“COVID-19 is generating an unprecedented global economic crisis. And as we witness in all such crises, this economic destruction is cruelly and unequally distributed.
“For the world’s poorest countries, the financial fallout caused by the pandemic, combined with debilitating debt-service obligations, are hampering their ability to prevent further transmission and protect citizens.
“And for the families within those countries, with widespread loss of income and limited access to food in environments where social distancing is impossible, soap and water for handwashing a luxury, and quality health services non-existent, the situation is already dire, and it is only going to get worse.
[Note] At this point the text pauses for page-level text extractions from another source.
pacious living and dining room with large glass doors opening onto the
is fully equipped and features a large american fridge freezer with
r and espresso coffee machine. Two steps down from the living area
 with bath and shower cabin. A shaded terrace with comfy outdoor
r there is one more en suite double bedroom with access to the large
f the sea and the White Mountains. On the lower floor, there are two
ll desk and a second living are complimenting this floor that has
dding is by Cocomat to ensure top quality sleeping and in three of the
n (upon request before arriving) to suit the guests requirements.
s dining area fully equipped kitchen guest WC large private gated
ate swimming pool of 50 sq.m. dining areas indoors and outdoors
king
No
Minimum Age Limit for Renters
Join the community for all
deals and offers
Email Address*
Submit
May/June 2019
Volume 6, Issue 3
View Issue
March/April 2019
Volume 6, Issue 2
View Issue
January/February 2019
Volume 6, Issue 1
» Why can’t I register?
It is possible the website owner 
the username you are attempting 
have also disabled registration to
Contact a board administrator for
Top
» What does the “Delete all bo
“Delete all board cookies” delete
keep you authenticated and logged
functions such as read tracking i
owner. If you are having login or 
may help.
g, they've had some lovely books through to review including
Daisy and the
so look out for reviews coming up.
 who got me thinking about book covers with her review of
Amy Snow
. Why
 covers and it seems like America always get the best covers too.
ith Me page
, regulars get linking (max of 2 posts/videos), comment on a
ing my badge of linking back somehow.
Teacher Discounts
“While children are largely spared the immediate health consequences of the pandemic, they will suffer the economic destruction left in its wake. More than 200 million children live in debt-distressed countries and those at high risk of debt distress. The burden of debt leaves countries struggling to prevent disease transmission.
“Low-income countries in particular are being forced to drastically increase spending to respond to the health emergency, while scaling up – or, in some cases, creating – social protection systems including unconditional cash transfers, guarantee of income for those who lose their jobs and employment security.
“The additional spending required must not come at the cost of other critical services for children, such as routine immunization, maternity care, and child protection. At this crucial time, countries need to spend more to protect the future of their children.
“To reduce disease transmission and prevent further economic catastrophe, UNICEF wholeheartedly joins The World Bank President and IMF Managing Director in their call for debt relief and debt restructuring for countries in need.”
“As the United Nations Secretary-General António Guterres noted in his recent letter to the G20, debt restructuring is a priority — including immediate waivers on interest payments for 2020. By relaxing the burden of debt financings, countries are more likely to deliver the agile and aggressive response required to reduce the impact of the economic crisis and stop COVID-19 in its tracks.”